• **Exercise materials**:
· · · ·

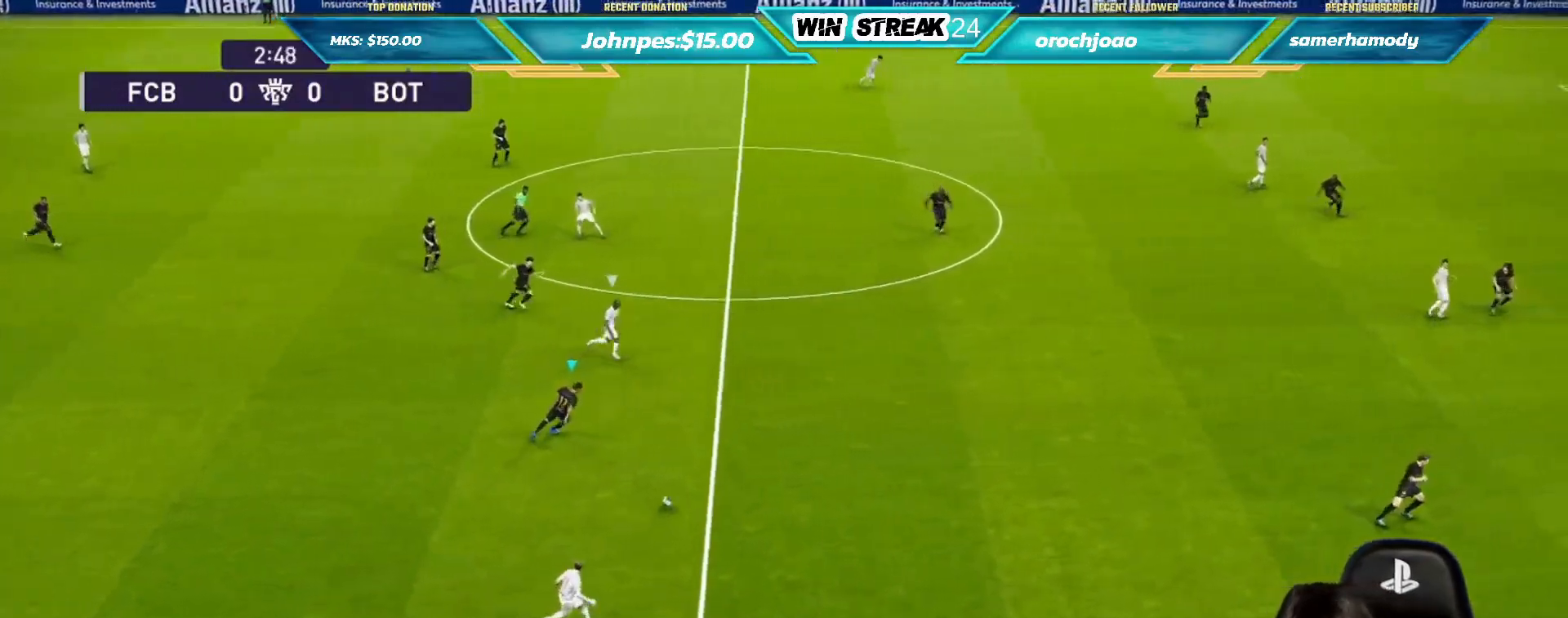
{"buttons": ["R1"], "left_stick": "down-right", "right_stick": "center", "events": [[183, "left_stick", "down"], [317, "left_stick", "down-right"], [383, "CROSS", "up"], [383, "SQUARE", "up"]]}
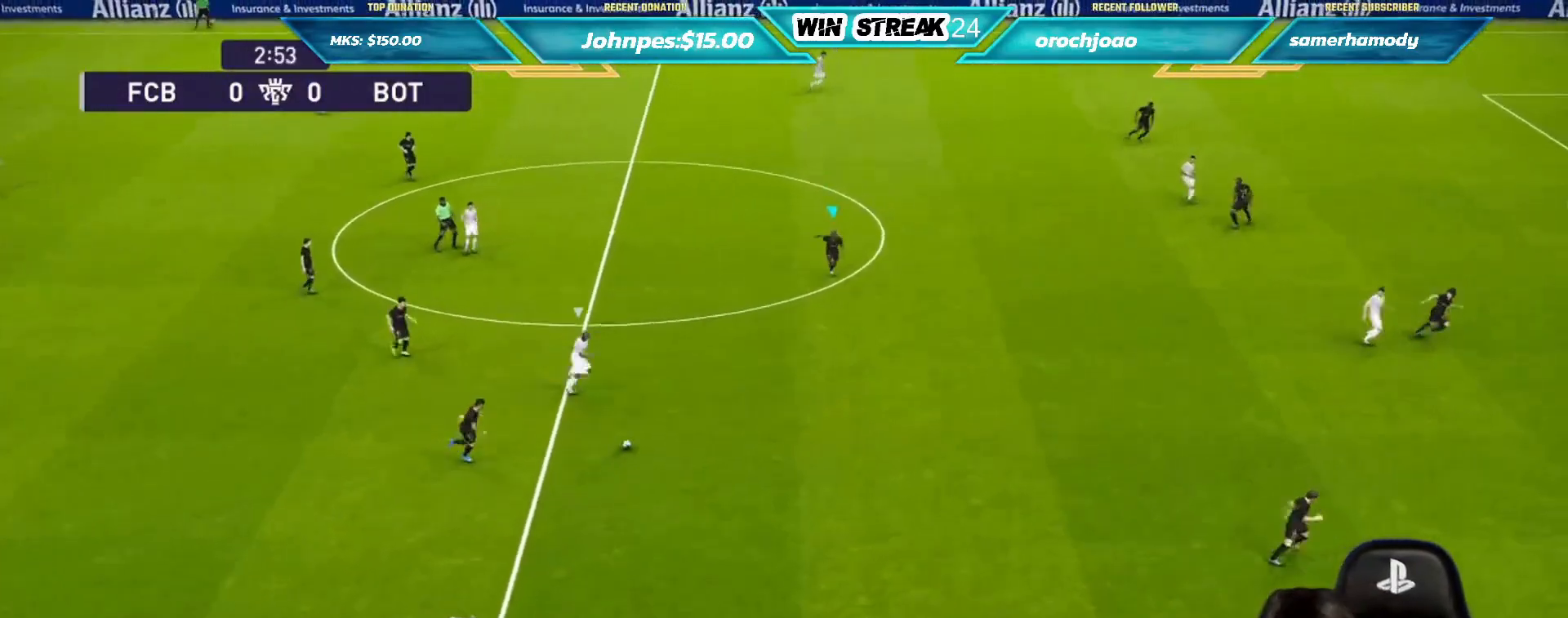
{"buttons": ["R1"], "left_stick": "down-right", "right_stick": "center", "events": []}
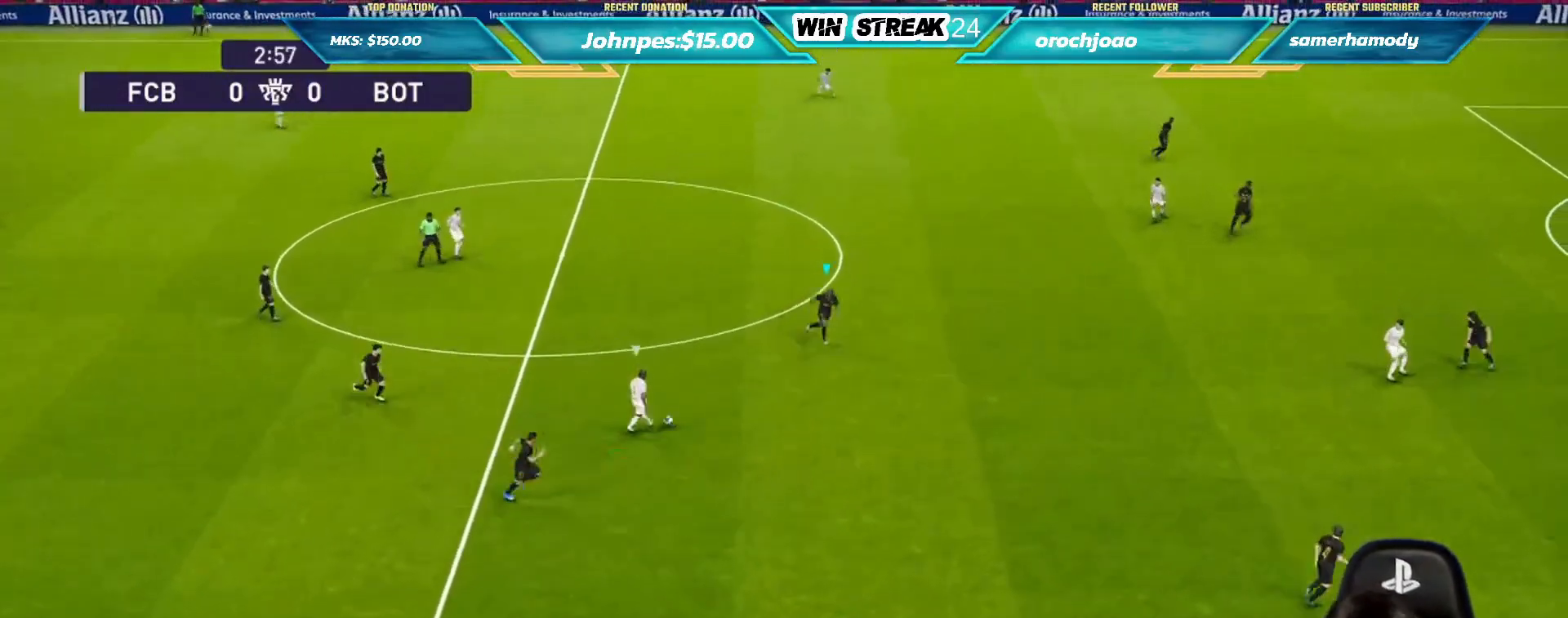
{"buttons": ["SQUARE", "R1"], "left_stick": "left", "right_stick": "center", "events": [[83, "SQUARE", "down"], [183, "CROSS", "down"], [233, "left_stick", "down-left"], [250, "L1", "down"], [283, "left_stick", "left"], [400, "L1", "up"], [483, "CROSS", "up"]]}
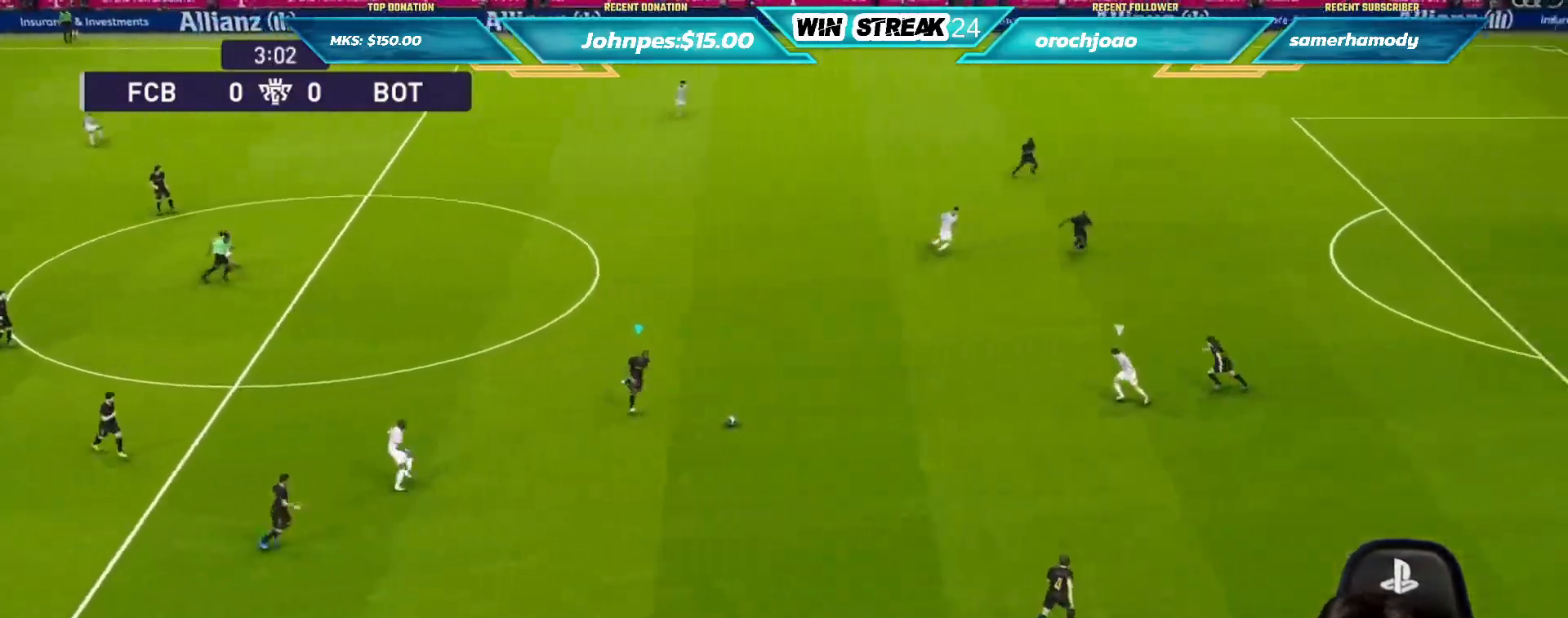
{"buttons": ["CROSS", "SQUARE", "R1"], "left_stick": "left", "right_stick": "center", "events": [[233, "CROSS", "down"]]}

· · · ·

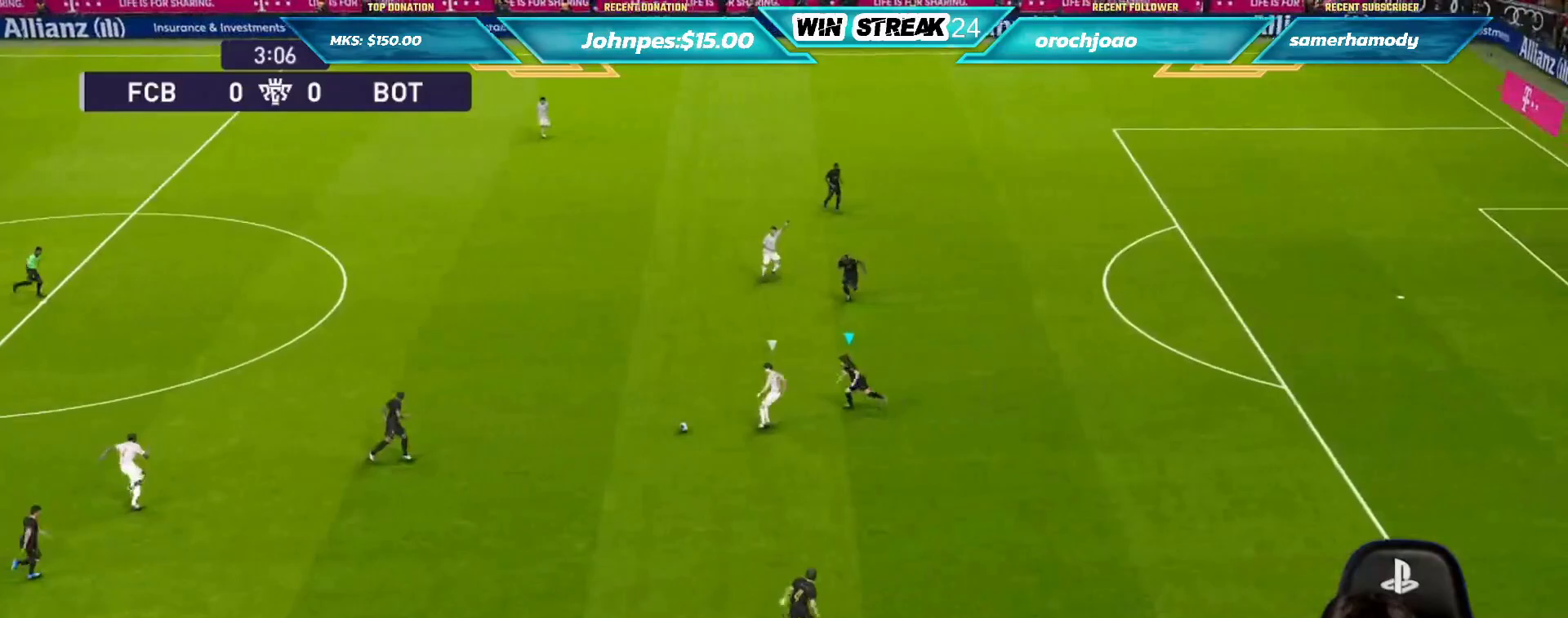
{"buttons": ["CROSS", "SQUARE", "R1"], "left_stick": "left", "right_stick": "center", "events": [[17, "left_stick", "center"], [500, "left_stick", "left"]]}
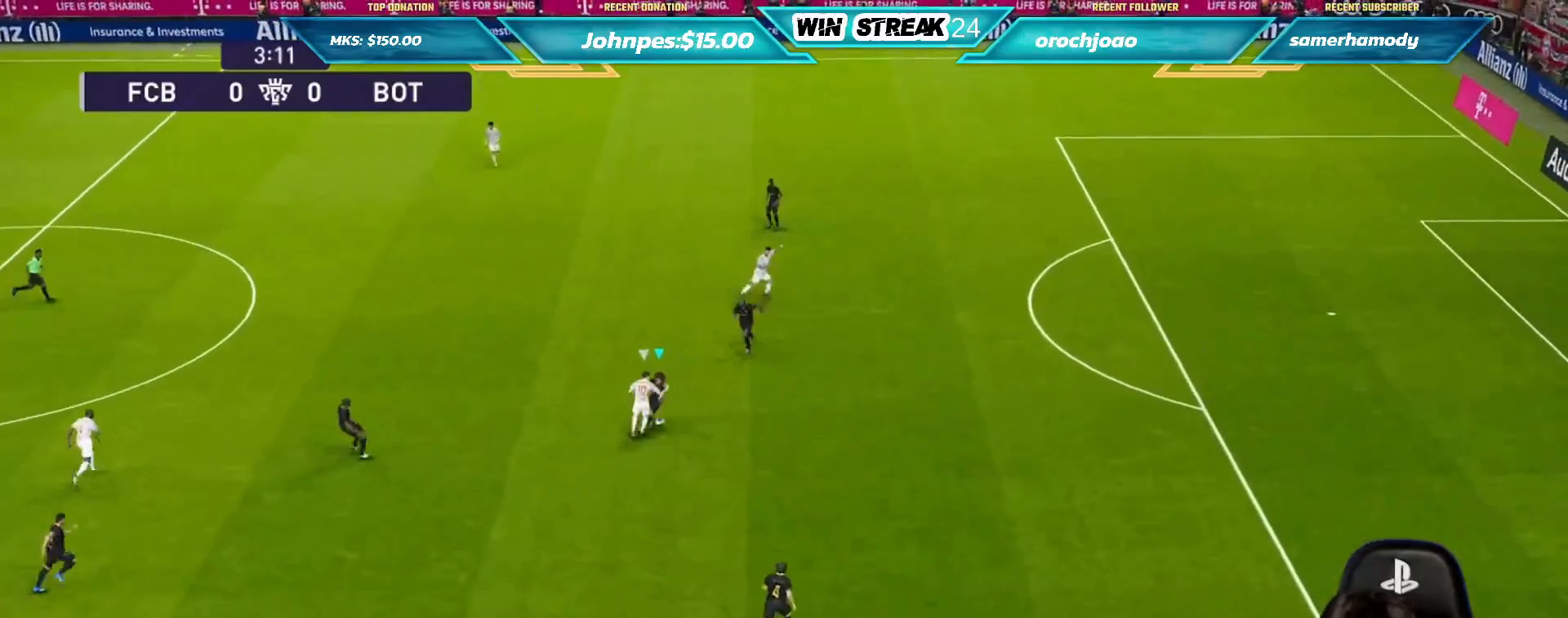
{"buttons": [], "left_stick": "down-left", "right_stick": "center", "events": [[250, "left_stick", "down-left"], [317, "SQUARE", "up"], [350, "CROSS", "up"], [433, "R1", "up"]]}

· · · ·

• **Instructions to follow**: Copy each line from the data that features the string "CROSS".

• **Task solution**:
{"buttons": ["R1"], "left_stick": "down-right", "right_stick": "center", "events": [[183, "left_stick", "down"], [317, "left_stick", "down-right"], [383, "CROSS", "up"], [383, "SQUARE", "up"]]}
{"buttons": ["SQUARE", "R1"], "left_stick": "left", "right_stick": "center", "events": [[83, "SQUARE", "down"], [183, "CROSS", "down"], [233, "left_stick", "down-left"], [250, "L1", "down"], [283, "left_stick", "left"], [400, "L1", "up"], [483, "CROSS", "up"]]}
{"buttons": ["CROSS", "SQUARE", "R1"], "left_stick": "left", "right_stick": "center", "events": [[233, "CROSS", "down"]]}
{"buttons": ["CROSS", "SQUARE", "R1"], "left_stick": "left", "right_stick": "center", "events": [[17, "left_stick", "center"], [500, "left_stick", "left"]]}
{"buttons": [], "left_stick": "down-left", "right_stick": "center", "events": [[250, "left_stick", "down-left"], [317, "SQUARE", "up"], [350, "CROSS", "up"], [433, "R1", "up"]]}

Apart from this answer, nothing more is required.